Chart interpretation exercises

▬▬▬▬▬▬

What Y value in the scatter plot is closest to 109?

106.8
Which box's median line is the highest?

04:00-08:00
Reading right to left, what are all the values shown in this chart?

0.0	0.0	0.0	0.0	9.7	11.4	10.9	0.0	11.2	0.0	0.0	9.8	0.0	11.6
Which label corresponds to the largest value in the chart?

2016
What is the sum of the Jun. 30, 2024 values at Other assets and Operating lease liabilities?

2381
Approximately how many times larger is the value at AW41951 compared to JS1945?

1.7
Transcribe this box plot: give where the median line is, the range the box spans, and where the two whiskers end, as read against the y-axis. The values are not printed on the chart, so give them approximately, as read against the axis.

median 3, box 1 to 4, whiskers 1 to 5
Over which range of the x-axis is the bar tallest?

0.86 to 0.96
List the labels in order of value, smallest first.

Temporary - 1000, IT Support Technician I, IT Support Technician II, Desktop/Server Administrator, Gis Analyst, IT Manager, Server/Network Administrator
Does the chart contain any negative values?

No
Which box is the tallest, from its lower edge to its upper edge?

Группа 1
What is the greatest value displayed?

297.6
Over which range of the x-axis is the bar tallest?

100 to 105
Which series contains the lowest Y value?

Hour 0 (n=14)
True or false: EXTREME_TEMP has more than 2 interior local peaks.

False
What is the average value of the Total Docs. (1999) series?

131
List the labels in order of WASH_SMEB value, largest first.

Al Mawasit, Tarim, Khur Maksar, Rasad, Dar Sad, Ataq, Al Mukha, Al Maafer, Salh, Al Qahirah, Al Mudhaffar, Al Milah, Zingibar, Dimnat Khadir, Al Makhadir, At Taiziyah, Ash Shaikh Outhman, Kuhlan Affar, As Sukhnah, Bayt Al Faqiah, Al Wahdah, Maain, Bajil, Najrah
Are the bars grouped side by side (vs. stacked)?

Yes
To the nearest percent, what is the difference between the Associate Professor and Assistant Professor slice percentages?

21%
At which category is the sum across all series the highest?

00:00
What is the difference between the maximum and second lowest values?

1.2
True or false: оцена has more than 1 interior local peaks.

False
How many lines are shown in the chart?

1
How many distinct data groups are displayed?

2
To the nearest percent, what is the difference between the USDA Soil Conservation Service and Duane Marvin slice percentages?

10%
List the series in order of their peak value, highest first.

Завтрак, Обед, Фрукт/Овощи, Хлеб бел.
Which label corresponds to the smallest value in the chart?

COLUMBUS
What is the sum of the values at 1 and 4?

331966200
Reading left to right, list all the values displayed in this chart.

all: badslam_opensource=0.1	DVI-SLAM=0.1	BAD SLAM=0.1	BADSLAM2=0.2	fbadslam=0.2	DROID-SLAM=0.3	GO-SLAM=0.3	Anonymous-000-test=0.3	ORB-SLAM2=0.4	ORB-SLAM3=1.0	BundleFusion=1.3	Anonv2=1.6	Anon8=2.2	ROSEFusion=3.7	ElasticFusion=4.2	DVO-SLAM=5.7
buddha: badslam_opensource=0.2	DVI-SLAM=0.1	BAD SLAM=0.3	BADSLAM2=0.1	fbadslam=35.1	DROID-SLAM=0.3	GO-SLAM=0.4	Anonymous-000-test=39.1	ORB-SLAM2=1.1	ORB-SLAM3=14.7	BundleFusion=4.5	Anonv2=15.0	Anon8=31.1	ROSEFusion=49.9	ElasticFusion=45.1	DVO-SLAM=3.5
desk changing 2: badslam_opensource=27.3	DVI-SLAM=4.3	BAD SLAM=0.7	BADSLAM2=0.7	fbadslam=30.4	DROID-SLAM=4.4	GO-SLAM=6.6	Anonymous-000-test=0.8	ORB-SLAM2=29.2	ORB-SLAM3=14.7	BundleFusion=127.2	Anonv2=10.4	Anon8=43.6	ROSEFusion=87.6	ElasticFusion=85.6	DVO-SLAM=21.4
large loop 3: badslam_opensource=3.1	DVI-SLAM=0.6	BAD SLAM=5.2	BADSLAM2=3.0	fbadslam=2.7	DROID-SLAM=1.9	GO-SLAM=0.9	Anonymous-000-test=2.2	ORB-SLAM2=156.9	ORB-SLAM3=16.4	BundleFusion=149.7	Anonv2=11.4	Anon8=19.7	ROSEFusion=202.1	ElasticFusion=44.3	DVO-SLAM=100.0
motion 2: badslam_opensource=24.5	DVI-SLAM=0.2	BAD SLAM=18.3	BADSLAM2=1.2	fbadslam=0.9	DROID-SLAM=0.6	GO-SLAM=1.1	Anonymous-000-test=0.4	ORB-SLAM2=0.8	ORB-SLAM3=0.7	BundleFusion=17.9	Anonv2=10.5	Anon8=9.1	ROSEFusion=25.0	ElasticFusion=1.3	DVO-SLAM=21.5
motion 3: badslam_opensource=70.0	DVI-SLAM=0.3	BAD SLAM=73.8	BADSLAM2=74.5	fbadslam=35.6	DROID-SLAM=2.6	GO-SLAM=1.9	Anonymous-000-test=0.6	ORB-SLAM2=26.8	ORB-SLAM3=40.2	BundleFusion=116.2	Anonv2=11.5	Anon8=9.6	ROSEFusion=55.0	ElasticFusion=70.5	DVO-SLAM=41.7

▬▬▬▬▬▬

- [Required work]
Copy out each line in the records above that has the word "peaks" in it. Upper and lower case must match.

- [Solution for this problem]
True or false: EXTREME_TEMP has more than 2 interior local peaks.
True or false: оцена has more than 1 interior local peaks.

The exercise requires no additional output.